Creative differentiation is another core foundation of good test design. When the creative elements have large variation between them, users are more likely to respond to one over another. Differentiation is also a key to driving understanding of what matters on the page. Many times we’ll go as far as to test page elements being present or not present to see what effect if any this has on conversion.
Creative methodology for testing also revolves around the idea that getting the best performing creative is not a single project but that testing allows for the creative process to be ongoing and iterative or agile. For many designers the concepts of differentiation and iteration are very hard to execute on (which after some frustration with outside designers led us to forming our own world-class design team at OTTO Digital) but this is the wave of the future for digital design.
Determining a Winner
Once we have confidence and stability we have a winner. Could there be more than one winner? Again, this depends on the test design. If source traffic to the page is segmented it’s quite possible we will. Let’s say frequent visitors to SEOmoz prefer one page while PPC traffic prefers another. If this were the case then we have two winners. Rand could then use the Offermatica tool to serve the best performing page based on rules of source or behavior.
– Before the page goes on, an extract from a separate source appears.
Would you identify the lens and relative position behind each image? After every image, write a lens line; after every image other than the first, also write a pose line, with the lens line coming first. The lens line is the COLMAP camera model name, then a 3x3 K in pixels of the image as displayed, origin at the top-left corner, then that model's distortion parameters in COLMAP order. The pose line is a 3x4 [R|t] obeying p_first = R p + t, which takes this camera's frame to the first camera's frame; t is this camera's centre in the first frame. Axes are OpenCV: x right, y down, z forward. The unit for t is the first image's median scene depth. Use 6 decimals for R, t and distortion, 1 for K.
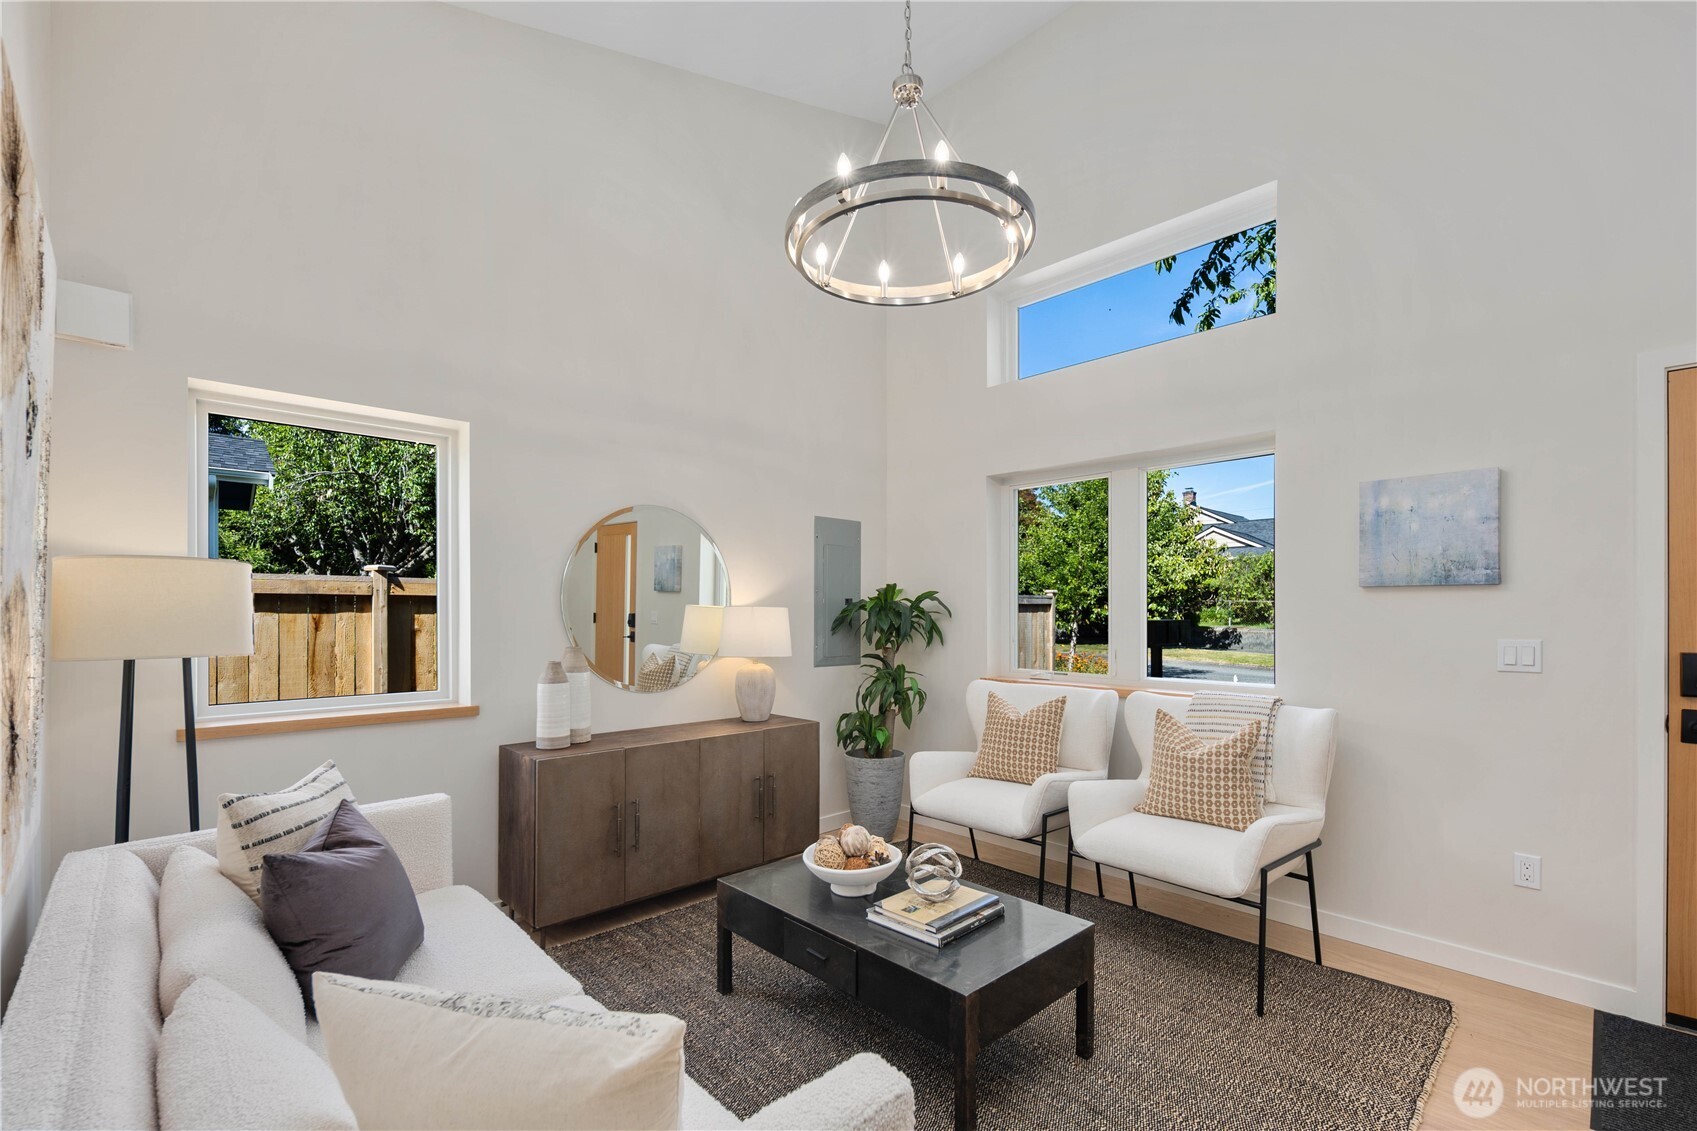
lens RADIAL K [[729.1, 0, 840.1], [0, 729.1, 621.8], [0, 0, 1]] dist [-0.001925, -0.000137]
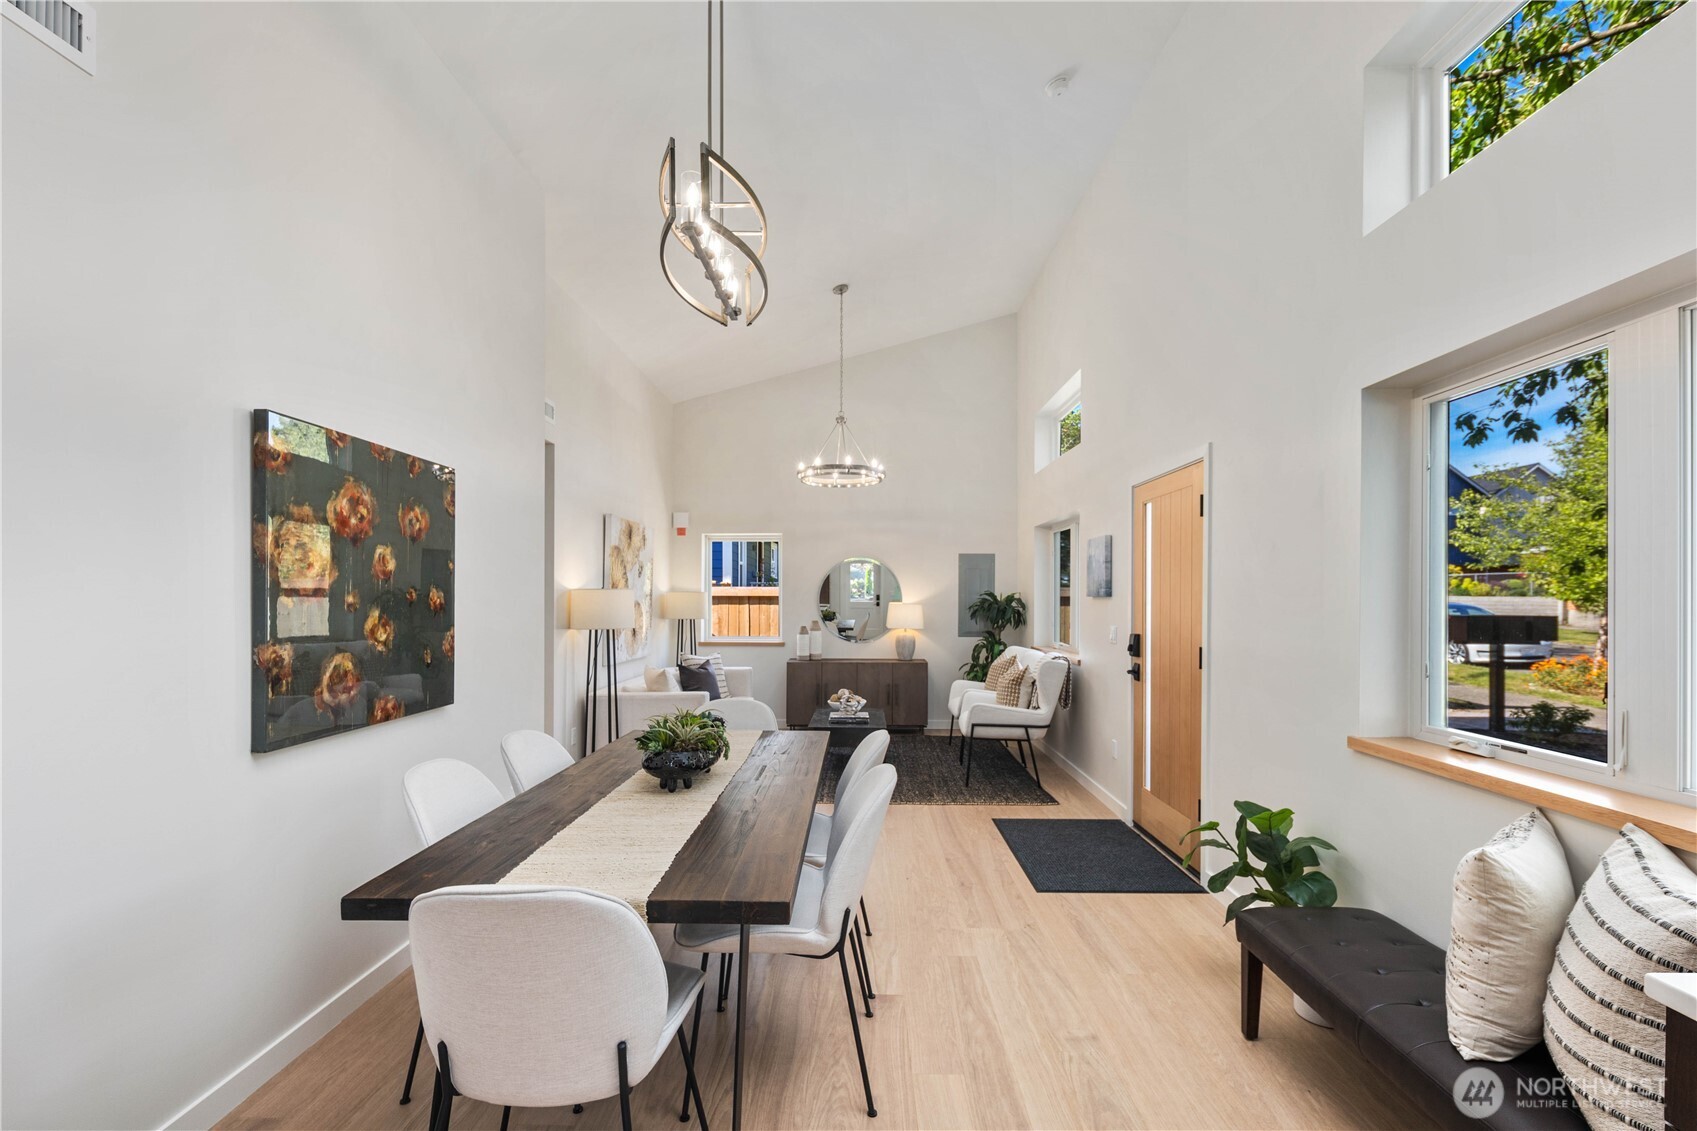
lens RADIAL K [[741.6, 0, 844.1], [0, 741.6, 599.3], [0, 0, 1]] dist [-0.000354, -0.000178]
pose [[0.722457, 0.004627, -0.691401, 1.089945], [-0.010440, 0.999937, -0.004217, -0.022168], [0.691338, 0.010264, 0.722459, -0.561911]]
Many times though we see more differentiation in segment behavior in MVT when messages, images and offers are all tested. So maybe that’s part of the next test?
Advice for SEOmoz
My primary concern is that Rand and SEOmoz would like to run a test on every single entry. Based on their conversion rates and what I think will be a fairly large number of submissions this is not a good test design. With what Rand has disclosed about his traffic and conversion rates I would suggest running 5 page variations against each other….an A/B/C/D/E test. These pages should be selected based on not only how they look, but how they look compared to one another. This test design should produce a nice data set with high confidence in the 3-4 weeks timeline Rand has suggested.
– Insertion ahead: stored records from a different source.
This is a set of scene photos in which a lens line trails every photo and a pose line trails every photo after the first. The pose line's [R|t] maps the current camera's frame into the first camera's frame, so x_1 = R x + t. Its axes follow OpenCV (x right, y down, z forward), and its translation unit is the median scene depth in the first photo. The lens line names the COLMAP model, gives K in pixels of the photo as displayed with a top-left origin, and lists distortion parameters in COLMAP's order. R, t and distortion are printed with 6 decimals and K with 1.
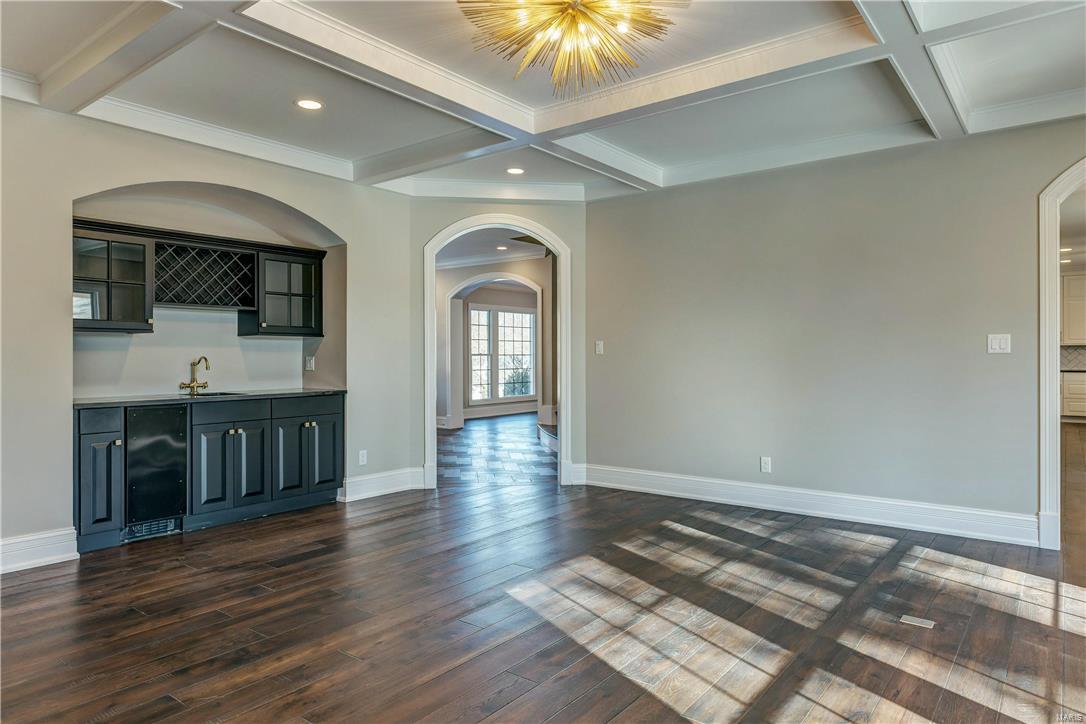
lens RADIAL K [[678.8, 0, 554.7], [0, 678.8, 360.0], [0, 0, 1]] dist [-0.001155, -0.000956]
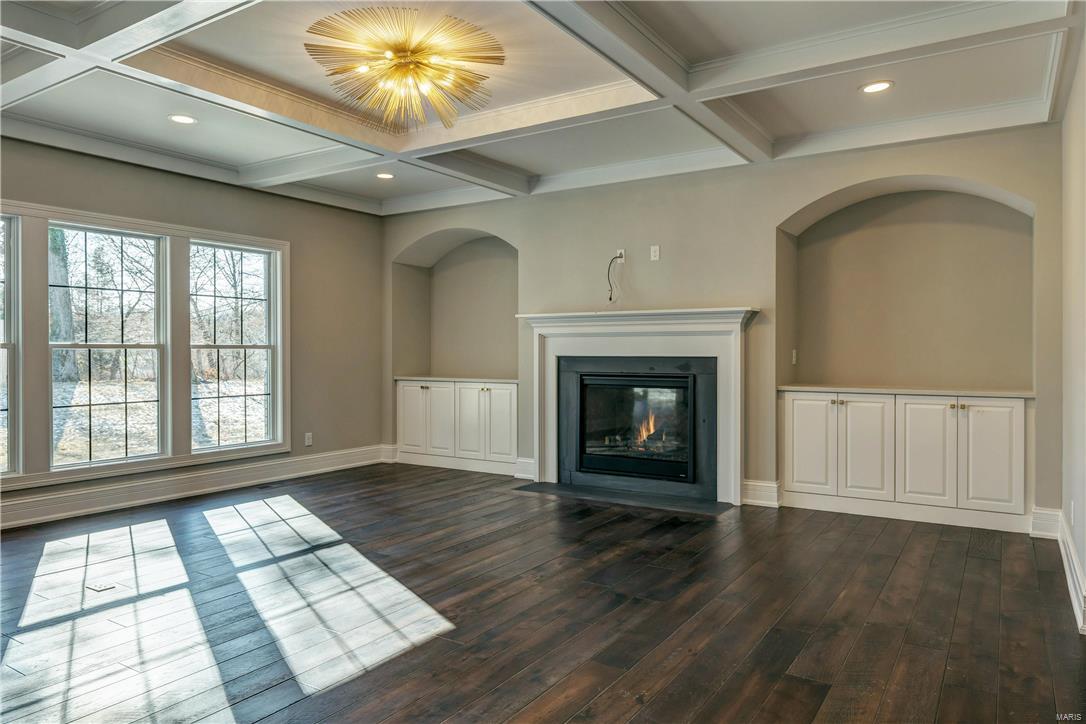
lens RADIAL K [[728.1, 0, 543.0], [0, 728.1, 362.0], [0, 0, 1]] dist [-0.004558, 0.001518]
pose [[-0.996817, 0.006864, -0.079434, -0.074255], [0.004685, 0.999608, 0.027586, -0.017602], [0.079592, 0.027126, -0.996458, 1.629939]]
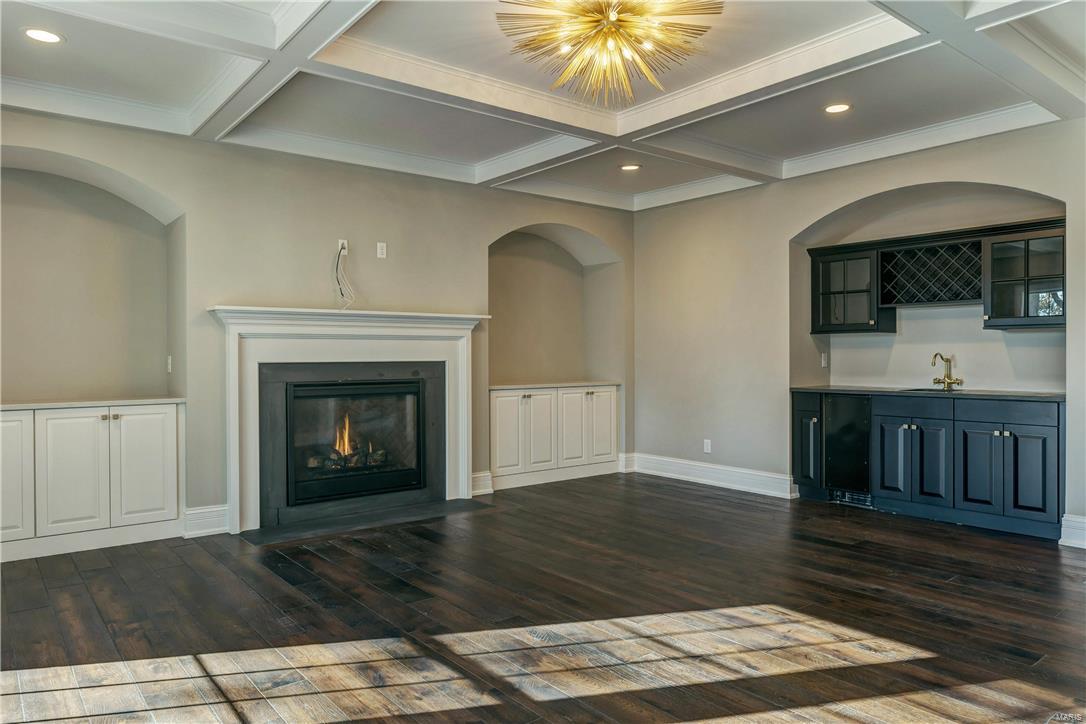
lens RADIAL K [[728.1, 0, 543.0], [0, 728.1, 362.0], [0, 0, 1]] dist [-0.004558, 0.001518]
pose [[-0.237581, 0.013428, -0.971275, 0.816110], [-0.002384, 0.999893, 0.014407, -0.006999], [0.971365, 0.005739, -0.237523, 0.821691]]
Another option would be starting with a larger test, maybe 10 pages, and then look to drop pages from the test if they show consistent poor performance, thus increasing the distribution of traffic across the remaining pages and still working within a feasible timeframe for results. The downside to this scenario is that it only works if there is clear confidence among a handful of better performing pages. Otherwise you run the risk of needing the test to run longer to get better results, or worse, that you will never get confidence in results because the traffic is spread too thin across the tested pages.
Also to clarify test type, Rand is (correctly in my opinion) running an A/B or split test as his first course of action. This is the best design with smaller conversion volumes to get confidence. MVT or multivariate testing requires much more data. Rand made a reference that he was conduction multivariate test but in actuality what he described the contest as is an A/B or split test. A follow-up multivariate test of the winner with alternate elements would be a great idea and hopefully one that warrants a future contest.
Good luck to all the participants. This idea is an incredibly exciting mix of UGC, testing, social media and optimization. Hats off to Rand and everyone over at SEOmoz for doing this. Rand, may your conversions be many!